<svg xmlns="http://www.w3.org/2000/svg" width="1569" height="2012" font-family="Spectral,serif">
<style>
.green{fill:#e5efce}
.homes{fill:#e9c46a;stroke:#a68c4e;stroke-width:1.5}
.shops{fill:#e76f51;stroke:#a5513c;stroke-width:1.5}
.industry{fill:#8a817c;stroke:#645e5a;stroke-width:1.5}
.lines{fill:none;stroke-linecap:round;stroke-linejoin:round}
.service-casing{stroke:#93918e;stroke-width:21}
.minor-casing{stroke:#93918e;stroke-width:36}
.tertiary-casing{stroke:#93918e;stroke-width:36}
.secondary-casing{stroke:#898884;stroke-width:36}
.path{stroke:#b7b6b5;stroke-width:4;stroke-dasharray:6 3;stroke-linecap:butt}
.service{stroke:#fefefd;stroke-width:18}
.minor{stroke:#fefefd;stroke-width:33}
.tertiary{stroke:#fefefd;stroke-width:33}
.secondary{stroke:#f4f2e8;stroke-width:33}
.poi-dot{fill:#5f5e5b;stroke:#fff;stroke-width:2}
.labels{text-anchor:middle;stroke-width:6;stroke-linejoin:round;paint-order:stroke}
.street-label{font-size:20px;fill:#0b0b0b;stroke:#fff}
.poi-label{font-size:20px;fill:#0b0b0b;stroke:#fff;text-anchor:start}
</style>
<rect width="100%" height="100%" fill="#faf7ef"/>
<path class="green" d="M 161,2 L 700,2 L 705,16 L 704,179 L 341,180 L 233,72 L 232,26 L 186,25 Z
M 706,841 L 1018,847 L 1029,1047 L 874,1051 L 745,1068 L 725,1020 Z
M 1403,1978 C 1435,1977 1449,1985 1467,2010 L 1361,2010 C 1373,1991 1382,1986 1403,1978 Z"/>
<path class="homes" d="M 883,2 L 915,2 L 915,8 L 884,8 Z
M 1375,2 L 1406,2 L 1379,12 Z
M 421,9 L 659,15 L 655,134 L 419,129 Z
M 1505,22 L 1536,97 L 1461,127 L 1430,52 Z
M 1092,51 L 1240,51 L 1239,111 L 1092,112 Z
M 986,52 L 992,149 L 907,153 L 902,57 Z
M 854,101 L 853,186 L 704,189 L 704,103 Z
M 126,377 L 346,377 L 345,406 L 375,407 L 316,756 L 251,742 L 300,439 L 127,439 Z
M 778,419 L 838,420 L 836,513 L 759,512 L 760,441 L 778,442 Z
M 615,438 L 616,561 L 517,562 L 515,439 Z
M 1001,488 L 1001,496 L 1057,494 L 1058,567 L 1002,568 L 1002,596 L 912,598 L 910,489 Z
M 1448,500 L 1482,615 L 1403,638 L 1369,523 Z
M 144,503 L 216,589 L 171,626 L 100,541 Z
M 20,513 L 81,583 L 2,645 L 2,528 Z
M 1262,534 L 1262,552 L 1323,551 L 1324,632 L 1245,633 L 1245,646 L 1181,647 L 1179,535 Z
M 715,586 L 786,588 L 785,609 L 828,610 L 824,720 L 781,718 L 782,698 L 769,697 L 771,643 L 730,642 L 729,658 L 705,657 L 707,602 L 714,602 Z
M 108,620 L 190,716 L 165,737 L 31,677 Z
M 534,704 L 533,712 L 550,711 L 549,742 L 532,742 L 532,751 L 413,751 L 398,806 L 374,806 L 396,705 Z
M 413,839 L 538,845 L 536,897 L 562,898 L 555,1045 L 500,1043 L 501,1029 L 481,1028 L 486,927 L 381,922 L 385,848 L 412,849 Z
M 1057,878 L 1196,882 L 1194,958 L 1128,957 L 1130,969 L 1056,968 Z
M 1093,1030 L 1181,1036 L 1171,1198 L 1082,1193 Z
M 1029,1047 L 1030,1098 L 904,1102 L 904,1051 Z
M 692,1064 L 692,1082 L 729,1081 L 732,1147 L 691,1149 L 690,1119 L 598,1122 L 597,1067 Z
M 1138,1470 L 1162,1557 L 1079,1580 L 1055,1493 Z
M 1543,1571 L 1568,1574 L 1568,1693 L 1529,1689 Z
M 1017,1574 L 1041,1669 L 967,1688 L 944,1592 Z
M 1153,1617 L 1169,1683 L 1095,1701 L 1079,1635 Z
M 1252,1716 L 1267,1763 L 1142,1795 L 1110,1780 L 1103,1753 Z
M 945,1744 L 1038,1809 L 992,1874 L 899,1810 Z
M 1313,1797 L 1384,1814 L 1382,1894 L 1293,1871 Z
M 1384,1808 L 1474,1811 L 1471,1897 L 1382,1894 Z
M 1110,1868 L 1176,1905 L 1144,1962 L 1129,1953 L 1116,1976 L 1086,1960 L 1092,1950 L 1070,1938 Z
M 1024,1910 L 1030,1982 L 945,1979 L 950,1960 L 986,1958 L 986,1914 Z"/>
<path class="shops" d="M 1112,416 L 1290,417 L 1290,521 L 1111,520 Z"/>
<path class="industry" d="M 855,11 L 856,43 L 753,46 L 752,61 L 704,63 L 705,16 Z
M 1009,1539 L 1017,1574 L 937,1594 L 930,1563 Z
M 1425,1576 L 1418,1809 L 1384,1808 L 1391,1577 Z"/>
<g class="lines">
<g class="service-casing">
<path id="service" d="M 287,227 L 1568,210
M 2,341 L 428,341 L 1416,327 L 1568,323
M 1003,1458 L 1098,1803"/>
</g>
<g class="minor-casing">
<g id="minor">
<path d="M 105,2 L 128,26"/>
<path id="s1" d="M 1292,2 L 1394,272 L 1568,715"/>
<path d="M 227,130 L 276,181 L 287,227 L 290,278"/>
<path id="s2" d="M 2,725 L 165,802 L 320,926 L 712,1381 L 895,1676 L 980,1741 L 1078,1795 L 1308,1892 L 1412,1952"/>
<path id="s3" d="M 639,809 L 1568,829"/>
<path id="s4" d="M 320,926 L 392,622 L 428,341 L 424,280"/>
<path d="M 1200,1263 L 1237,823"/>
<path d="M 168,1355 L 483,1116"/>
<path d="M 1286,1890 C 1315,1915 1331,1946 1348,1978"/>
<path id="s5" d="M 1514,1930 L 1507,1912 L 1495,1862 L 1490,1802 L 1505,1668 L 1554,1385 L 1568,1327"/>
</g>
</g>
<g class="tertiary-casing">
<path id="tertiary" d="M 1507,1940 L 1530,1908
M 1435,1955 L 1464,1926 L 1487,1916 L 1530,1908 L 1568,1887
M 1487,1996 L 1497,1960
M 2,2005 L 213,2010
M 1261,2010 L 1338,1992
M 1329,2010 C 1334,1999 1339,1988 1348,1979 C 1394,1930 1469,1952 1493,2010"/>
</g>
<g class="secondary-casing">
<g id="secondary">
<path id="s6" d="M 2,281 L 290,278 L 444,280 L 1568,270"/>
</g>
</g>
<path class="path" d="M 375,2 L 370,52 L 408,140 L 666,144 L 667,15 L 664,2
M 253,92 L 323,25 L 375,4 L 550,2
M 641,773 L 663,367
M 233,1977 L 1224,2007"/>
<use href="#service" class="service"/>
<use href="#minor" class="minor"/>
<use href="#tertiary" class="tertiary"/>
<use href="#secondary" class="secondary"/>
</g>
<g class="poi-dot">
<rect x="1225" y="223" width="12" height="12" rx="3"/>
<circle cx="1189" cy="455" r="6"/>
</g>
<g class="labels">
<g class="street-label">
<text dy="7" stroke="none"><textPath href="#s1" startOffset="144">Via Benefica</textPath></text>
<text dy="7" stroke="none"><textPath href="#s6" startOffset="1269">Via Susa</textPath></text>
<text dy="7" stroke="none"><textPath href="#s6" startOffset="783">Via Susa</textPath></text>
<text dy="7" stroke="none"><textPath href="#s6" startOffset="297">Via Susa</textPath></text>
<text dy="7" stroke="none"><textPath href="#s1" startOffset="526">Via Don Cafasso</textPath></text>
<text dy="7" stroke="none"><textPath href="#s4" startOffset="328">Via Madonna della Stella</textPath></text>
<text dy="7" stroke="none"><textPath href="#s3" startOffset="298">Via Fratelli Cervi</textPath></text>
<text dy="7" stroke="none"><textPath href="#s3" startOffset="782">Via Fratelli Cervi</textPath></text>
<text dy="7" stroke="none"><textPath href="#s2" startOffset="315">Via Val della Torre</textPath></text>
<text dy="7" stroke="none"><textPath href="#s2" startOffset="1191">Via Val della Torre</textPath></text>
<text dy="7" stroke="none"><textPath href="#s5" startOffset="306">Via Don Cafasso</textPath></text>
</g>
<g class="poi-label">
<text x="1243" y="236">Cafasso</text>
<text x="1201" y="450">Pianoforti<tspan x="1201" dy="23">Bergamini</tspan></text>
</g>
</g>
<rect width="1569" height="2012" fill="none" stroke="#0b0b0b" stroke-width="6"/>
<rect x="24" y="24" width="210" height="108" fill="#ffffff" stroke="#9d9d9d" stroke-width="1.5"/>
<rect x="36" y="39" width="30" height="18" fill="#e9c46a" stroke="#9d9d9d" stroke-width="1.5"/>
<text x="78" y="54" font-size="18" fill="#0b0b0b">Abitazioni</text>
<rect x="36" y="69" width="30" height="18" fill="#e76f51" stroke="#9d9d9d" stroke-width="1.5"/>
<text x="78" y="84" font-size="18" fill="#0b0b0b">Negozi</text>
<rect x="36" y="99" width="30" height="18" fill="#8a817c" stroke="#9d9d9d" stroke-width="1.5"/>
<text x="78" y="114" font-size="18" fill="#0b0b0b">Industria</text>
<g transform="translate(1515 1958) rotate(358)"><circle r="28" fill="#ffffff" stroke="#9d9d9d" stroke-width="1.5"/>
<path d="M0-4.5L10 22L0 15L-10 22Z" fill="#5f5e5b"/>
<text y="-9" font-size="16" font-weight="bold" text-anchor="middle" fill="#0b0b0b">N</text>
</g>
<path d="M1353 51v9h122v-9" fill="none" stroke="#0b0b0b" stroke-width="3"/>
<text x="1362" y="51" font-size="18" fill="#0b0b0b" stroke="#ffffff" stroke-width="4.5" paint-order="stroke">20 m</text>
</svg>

■ ■ ■ ■ ■ ■ ■

Return each line among the entries that holds the word "linecap".

*Answer below:*
.lines{fill:none;stroke-linecap:round;stroke-linejoin:round}
.path{stroke:#b7b6b5;stroke-width:4;stroke-dasharray:6 3;stroke-linecap:butt}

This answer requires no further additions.